任务说明 ->
能否修改下面的数据，把其中每一处“dashed”都换成“broken”，其余内容一律不动，再完整给出所有行？

数据集中的数据 ->
....................

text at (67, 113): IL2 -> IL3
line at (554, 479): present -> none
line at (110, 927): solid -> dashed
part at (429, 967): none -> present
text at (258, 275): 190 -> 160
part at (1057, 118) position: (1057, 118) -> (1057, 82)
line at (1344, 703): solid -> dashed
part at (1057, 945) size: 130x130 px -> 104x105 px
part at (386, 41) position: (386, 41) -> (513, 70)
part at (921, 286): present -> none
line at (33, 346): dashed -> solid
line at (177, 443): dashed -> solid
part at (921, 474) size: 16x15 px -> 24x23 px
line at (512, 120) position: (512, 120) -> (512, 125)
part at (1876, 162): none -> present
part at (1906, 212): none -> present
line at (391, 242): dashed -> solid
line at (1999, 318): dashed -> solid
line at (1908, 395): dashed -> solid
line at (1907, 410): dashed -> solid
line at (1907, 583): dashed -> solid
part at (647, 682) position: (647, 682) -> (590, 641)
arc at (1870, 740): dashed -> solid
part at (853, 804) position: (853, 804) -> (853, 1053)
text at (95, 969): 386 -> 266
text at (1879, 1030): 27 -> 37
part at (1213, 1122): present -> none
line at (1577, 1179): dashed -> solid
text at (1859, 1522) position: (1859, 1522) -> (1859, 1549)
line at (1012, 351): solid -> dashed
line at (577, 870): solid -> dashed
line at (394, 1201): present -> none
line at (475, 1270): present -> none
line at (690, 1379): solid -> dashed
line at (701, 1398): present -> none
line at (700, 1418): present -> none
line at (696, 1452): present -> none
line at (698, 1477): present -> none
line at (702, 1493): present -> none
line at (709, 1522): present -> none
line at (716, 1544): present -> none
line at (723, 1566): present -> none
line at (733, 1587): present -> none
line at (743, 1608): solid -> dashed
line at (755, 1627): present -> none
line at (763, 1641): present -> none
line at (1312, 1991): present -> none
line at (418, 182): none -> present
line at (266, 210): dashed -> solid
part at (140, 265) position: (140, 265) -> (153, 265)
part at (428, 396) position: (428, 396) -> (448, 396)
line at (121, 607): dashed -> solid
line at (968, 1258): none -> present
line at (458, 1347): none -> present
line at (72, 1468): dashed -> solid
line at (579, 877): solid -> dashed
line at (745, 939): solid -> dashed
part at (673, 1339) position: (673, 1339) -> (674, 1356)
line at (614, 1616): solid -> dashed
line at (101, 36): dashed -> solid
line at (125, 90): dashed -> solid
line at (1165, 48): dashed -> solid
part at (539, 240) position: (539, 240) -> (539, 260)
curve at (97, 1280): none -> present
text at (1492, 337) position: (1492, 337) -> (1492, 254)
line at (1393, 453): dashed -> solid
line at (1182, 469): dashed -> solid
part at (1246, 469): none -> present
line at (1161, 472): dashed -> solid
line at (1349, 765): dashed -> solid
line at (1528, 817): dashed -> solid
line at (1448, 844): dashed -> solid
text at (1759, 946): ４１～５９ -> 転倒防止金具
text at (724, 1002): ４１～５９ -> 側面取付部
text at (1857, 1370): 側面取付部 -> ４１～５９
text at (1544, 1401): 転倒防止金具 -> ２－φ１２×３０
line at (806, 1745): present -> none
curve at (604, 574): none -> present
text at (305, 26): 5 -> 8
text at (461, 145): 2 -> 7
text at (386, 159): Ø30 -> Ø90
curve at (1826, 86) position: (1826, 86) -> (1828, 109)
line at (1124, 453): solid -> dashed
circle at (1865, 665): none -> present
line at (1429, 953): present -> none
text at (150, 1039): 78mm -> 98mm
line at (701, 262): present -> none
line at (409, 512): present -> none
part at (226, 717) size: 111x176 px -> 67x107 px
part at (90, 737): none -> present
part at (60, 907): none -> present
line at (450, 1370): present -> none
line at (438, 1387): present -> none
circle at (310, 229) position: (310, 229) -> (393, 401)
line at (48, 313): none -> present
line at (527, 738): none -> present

....................

完整输出 ->
text at (67, 113): IL2 -> IL3
line at (554, 479): present -> none
line at (110, 927): solid -> broken
part at (429, 967): none -> present
text at (258, 275): 190 -> 160
part at (1057, 118) position: (1057, 118) -> (1057, 82)
line at (1344, 703): solid -> broken
part at (1057, 945) size: 130x130 px -> 104x105 px
part at (386, 41) position: (386, 41) -> (513, 70)
part at (921, 286): present -> none
line at (33, 346): broken -> solid
line at (177, 443): broken -> solid
part at (921, 474) size: 16x15 px -> 24x23 px
line at (512, 120) position: (512, 120) -> (512, 125)
part at (1876, 162): none -> present
part at (1906, 212): none -> present
line at (391, 242): broken -> solid
line at (1999, 318): broken -> solid
line at (1908, 395): broken -> solid
line at (1907, 410): broken -> solid
line at (1907, 583): broken -> solid
part at (647, 682) position: (647, 682) -> (590, 641)
arc at (1870, 740): broken -> solid
part at (853, 804) position: (853, 804) -> (853, 1053)
text at (95, 969): 386 -> 266
text at (1879, 1030): 27 -> 37
part at (1213, 1122): present -> none
line at (1577, 1179): broken -> solid
text at (1859, 1522) position: (1859, 1522) -> (1859, 1549)
line at (1012, 351): solid -> broken
line at (577, 870): solid -> broken
line at (394, 1201): present -> none
line at (475, 1270): present -> none
line at (690, 1379): solid -> broken
line at (701, 1398): present -> none
line at (700, 1418): present -> none
line at (696, 1452): present -> none
line at (698, 1477): present -> none
line at (702, 1493): present -> none
line at (709, 1522): present -> none
line at (716, 1544): present -> none
line at (723, 1566): present -> none
line at (733, 1587): present -> none
line at (743, 1608): solid -> broken
line at (755, 1627): present -> none
line at (763, 1641): present -> none
line at (1312, 1991): present -> none
line at (418, 182): none -> present
line at (266, 210): broken -> solid
part at (140, 265) position: (140, 265) -> (153, 265)
part at (428, 396) position: (428, 396) -> (448, 396)
line at (121, 607): broken -> solid
line at (968, 1258): none -> present
line at (458, 1347): none -> present
line at (72, 1468): broken -> solid
line at (579, 877): solid -> broken
line at (745, 939): solid -> broken
part at (673, 1339) position: (673, 1339) -> (674, 1356)
line at (614, 1616): solid -> broken
line at (101, 36): broken -> solid
line at (125, 90): broken -> solid
line at (1165, 48): broken -> solid
part at (539, 240) position: (539, 240) -> (539, 260)
curve at (97, 1280): none -> present
text at (1492, 337) position: (1492, 337) -> (1492, 254)
line at (1393, 453): broken -> solid
line at (1182, 469): broken -> solid
part at (1246, 469): none -> present
line at (1161, 472): broken -> solid
line at (1349, 765): broken -> solid
line at (1528, 817): broken -> solid
line at (1448, 844): broken -> solid
text at (1759, 946): ４１～５９ -> 転倒防止金具
text at (724, 1002): ４１～５９ -> 側面取付部
text at (1857, 1370): 側面取付部 -> ４１～５９
text at (1544, 1401): 転倒防止金具 -> ２－φ１２×３０
line at (806, 1745): present -> none
curve at (604, 574): none -> present
text at (305, 26): 5 -> 8
text at (461, 145): 2 -> 7
text at (386, 159): Ø30 -> Ø90
curve at (1826, 86) position: (1826, 86) -> (1828, 109)
line at (1124, 453): solid -> broken
circle at (1865, 665): none -> present
line at (1429, 953): present -> none
text at (150, 1039): 78mm -> 98mm
line at (701, 262): present -> none
line at (409, 512): present -> none
part at (226, 717) size: 111x176 px -> 67x107 px
part at (90, 737): none -> present
part at (60, 907): none -> present
line at (450, 1370): present -> none
line at (438, 1387): present -> none
circle at (310, 229) position: (310, 229) -> (393, 401)
line at (48, 313): none -> present
line at (527, 738): none -> present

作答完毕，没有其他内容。